WHAT YOU NEED TO DO: Convert each line of the items below into a single numbered list, omitting any blank lines.

EXCERPTED DATA:

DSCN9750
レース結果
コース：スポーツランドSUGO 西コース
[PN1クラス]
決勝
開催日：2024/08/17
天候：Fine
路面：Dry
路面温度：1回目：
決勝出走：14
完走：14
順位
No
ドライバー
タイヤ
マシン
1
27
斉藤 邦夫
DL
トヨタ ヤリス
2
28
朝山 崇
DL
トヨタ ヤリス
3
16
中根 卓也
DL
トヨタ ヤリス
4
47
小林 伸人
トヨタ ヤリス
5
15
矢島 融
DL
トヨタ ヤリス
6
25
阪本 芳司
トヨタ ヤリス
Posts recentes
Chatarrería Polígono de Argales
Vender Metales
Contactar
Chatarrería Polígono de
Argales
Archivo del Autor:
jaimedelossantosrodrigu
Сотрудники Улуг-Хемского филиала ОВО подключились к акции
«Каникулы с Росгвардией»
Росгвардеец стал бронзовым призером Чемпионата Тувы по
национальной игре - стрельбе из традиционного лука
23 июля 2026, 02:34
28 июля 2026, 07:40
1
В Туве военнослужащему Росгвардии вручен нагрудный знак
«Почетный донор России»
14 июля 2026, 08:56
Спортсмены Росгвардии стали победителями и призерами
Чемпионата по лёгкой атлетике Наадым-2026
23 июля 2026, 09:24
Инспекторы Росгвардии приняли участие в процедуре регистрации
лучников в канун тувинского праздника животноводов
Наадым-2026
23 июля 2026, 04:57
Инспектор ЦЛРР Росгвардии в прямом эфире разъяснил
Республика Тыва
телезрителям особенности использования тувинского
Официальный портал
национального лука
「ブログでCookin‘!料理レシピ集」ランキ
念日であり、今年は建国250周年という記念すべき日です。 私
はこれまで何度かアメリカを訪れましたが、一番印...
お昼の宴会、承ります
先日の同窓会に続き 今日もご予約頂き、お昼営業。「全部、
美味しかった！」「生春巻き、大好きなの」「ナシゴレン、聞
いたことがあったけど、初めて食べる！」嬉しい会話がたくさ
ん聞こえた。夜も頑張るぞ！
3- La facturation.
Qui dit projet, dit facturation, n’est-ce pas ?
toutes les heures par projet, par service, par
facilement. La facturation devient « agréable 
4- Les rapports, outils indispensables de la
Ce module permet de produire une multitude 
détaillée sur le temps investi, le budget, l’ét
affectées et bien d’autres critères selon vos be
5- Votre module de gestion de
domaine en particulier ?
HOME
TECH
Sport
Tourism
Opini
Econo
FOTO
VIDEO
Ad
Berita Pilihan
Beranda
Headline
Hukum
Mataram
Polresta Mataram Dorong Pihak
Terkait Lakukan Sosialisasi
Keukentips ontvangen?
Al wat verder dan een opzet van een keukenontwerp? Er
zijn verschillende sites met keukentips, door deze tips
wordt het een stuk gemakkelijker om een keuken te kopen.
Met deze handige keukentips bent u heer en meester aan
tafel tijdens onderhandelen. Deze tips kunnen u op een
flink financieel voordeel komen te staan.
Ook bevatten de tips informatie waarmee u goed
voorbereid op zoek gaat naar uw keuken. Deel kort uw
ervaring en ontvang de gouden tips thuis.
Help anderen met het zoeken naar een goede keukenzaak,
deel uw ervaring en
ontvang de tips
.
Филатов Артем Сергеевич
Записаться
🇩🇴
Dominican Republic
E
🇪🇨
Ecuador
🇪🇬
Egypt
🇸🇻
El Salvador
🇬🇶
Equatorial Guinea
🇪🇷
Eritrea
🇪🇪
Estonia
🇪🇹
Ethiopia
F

RESPONSE:
1. DSCN9750
2. レース結果
3. コース：スポーツランドSUGO 西コース
4. [PN1クラス]
5. 決勝
6. 開催日：2024/08/17
7. 天候：Fine
8. 路面：Dry
9. 路面温度：1回目：
10. 決勝出走：14
11. 完走：14
12. 順位
13. No
14. ドライバー
15. タイヤ
16. マシン
17. 1
18. 27
19. 斉藤 邦夫
20. DL
21. トヨタ ヤリス
22. 2
23. 28
24. 朝山 崇
25. DL
26. トヨタ ヤリス
27. 3
28. 16
29. 中根 卓也
30. DL
31. トヨタ ヤリス
32. 4
33. 47
34. 小林 伸人
35. トヨタ ヤリス
36. 5
37. 15
38. 矢島 融
39. DL
40. トヨタ ヤリス
41. 6
42. 25
43. 阪本 芳司
44. トヨタ ヤリス
45. Posts recentes
46. Chatarrería Polígono de Argales
47. Vender Metales
48. Contactar
49. Chatarrería Polígono de
50. Argales
51. Archivo del Autor:
52. jaimedelossantosrodrigu
53. Сотрудники Улуг-Хемского филиала ОВО подключились к акции
54. «Каникулы с Росгвардией»
55. Росгвардеец стал бронзовым призером Чемпионата Тувы по
56. национальной игре - стрельбе из традиционного лука
57. 23 июля 2026, 02:34
58. 28 июля 2026, 07:40
59. 1
60. В Туве военнослужащему Росгвардии вручен нагрудный знак
61. «Почетный донор России»
62. 14 июля 2026, 08:56
63. Спортсмены Росгвардии стали победителями и призерами
64. Чемпионата по лёгкой атлетике Наадым-2026
65. 23 июля 2026, 09:24
66. Инспекторы Росгвардии приняли участие в процедуре регистрации
67. лучников в канун тувинского праздника животноводов
68. Наадым-2026
69. 23 июля 2026, 04:57
70. Инспектор ЦЛРР Росгвардии в прямом эфире разъяснил
71. Республика Тыва
72. телезрителям особенности использования тувинского
73. Официальный портал
74. национального лука
75. 「ブログでCookin‘!料理レシピ集」ランキ
76. 念日であり、今年は建国250周年という記念すべき日です。 私
77. はこれまで何度かアメリカを訪れましたが、一番印...
78. お昼の宴会、承ります
79. 先日の同窓会に続き 今日もご予約頂き、お昼営業。「全部、
80. 美味しかった！」「生春巻き、大好きなの」「ナシゴレン、聞
81. いたことがあったけど、初めて食べる！」嬉しい会話がたくさ
82. ん聞こえた。夜も頑張るぞ！
83. 3- La facturation.
84. Qui dit projet, dit facturation, n’est-ce pas ?
85. toutes les heures par projet, par service, par
86. facilement. La facturation devient « agréable 
87. 4- Les rapports, outils indispensables de la
88. Ce module permet de produire une multitude 
89. détaillée sur le temps investi, le budget, l’ét
90. affectées et bien d’autres critères selon vos be
91. 5- Votre module de gestion de
92. domaine en particulier ?
93. HOME
94. TECH
95. Sport
96. Tourism
97. Opini
98. Econo
99. FOTO
100. VIDEO
101. Ad
102. Berita Pilihan
103. Beranda
104. Headline
105. Hukum
106. Mataram
107. Polresta Mataram Dorong Pihak
108. Terkait Lakukan Sosialisasi
109. Keukentips ontvangen?
110. Al wat verder dan een opzet van een keukenontwerp? Er
111. zijn verschillende sites met keukentips, door deze tips
112. wordt het een stuk gemakkelijker om een keuken te kopen.
113. Met deze handige keukentips bent u heer en meester aan
114. tafel tijdens onderhandelen. Deze tips kunnen u op een
115. flink financieel voordeel komen te staan.
116. Ook bevatten de tips informatie waarmee u goed
117. voorbereid op zoek gaat naar uw keuken. Deel kort uw
118. ervaring en ontvang de gouden tips thuis.
119. Help anderen met het zoeken naar een goede keukenzaak,
120. deel uw ervaring en
121. ontvang de tips
122. .
123. Филатов Артем Сергеевич
124. Записаться
125. 🇩🇴
126. Dominican Republic
127. E
128. 🇪🇨
129. Ecuador
130. 🇪🇬
131. Egypt
132. 🇸🇻
133. El Salvador
134. 🇬🇶
135. Equatorial Guinea
136. 🇪🇷
137. Eritrea
138. 🇪🇪
139. Estonia
140. 🇪🇹
141. Ethiopia
142. F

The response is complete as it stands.